I put it to this form

$y' -y(x^{-1})=2x^2$

so $f(x)=x^{-1}$ and $h(x)=2x^2$

is that right?

Integrating Factor $I(x)=exp(\int f(x)dx)$
$=exp(\int x^{-1}dx)$

which means I(x) = e

So i mulptiply both sides by e?

$\frac{d}{dx}ey=2ex^2$

and then i'm lost and confused, any help will be marvellous

2. Originally Posted by Rapid_W
Hi, the question is

$y'=\frac{y}{x}+2x^2$
and y(1)=0

I put it to this form

$y' -y(x^{-1})=2x^2$

so $f(x)=x^{-1}$ and $h(x)=2x^2$

is that right?

Integrating Factor $I(x)=exp(\int f(x)dx)$
$=exp(\int x^{-1}dx)$

which means I(x) = e

So i mulptiply both sides by e?

$\frac{d}{dx}ey=2ex^2$

and then i'm lost and confused, any help will be marvellous
$I(x)=exp(\int - x^{-1}dx) = e^{- \ln x} = \frac{1}{x}$

Now continue.

3. Where is the dunce hat, I need it! Omg, if I can't remember x^(-1) integrates to ln(x) how am I going to pass my tests

4. Nah, i can't work it out still

I obvioulsy now know that I(x) = 1/x so i mulitply the equation by this...

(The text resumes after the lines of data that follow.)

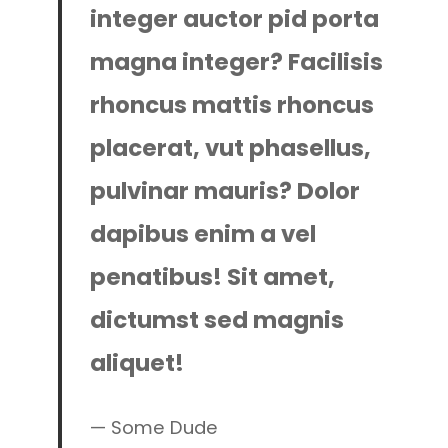
integer auctor pid porta
magna integer? Facilisis
rhoncus mattis rhoncus
placerat, vut phasellus,
pulvinar mauris? Dolor
dapibus enim a vel
penatibus! Sit amet,
dictumst sed magnis
aliquet!
Some Dude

$$y' \frac{y}{x} = \frac{2x^2}{x}$$

so now i'm meant to integrate both sides, i now get this

$ylnx = x^2 + c$

So now what do i do? The initial value is y(1)=0

$y' - \frac{1}{x} y = 2 x^2$ .

Multiplying by the integrating factor gives you:

$\frac{1}{x} y' - \frac{1}{x^2} y = 2 x$

$\Leftrightarrow \frac{d}{dx} \left( \frac{y}{x} \right) = 2 x$

so

$\frac{y}{x} = \int 2x \, \mathrm{d}x$.

You should be able to take it from there, right?

6. I found the answer doing it this way...

$f(x)=-x^{-1}$
$h(x)=2x^2$
$I(x)=\frac{1}{x}$
so
$\int I(x)h(x)dx$
$=\int (\frac{1}{x})(2x^2)dx$
$=\int 2x$
$x^2+c$

$z(x)=x^2+c$

general solution = y=\frac{z(x)}{I(x)}[/tex]
so
$y=\frac{x^2+c}{\frac{1}{x}}$
$=x^3+cx$

and the initial value was y(1)=0

so $0=1^3+c$
$c=-1$
so finaly
$y=x^3-x$